Discouraged by the bullying and bored with classes, Yachty dropped out and returned home, where he followed the same plan he’d cooked up in New York: “I started getting so known, you know what I’m saying, for the way I dress, for my teeth, you know, I got a grill,” he explained. “Everything, just my hair, girls started liking me.” Then, at the very end of 2015, he caught a break, in the form of a joke video that went wildly viral on Twitter. Suddenly, he was seeing a million plays a day on Soundcloud, and good opportunities kept arising. Connor introduced him to A$AP Rocky, who has become a huge fan, and took him to New York for the Yeezy fashion show. He’s found himself enthusiastically covered on music blogs and in the pages of the New York Times, held up as a model of the Snapchat and Instagram era of rap.
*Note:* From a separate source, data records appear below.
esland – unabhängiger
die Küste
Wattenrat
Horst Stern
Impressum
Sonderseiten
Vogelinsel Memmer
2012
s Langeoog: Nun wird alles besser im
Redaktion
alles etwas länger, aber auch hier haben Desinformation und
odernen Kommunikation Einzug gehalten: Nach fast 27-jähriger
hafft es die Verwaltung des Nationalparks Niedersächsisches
It’s not hard to see why Yachty embodies that idea for so many people, beyond his own astute approach to engineering his rise. Artistically, he’s like a younger, slightly more focused version of the pioneering viral rap stars of a half-decade ago—Lil B, Riff Raff, TKO Capone—whose music threw wacky, unpolished ideas out to see what would stick. The images accompanying many of his songs are bad, candid photos that highlight his hairstyles and oufits—the cover for the collection containing “1Night” looks like a Snapchat screengrab. And his music, at its most fascinating, veers well off the now relatively safe path of woozy, washed-out trap melodies into odd discursions and vocal experiments, although always with a positive, upbeat underpinning. In some cases, his songs become almost ambient compositions, as on the transcendent “Remember December.” The internet’s promises have long been to connect people, make information more accessible, and remove traditional gatekeepers; the floodgates have broken, and Lil Yachty is sailing those waters with skill.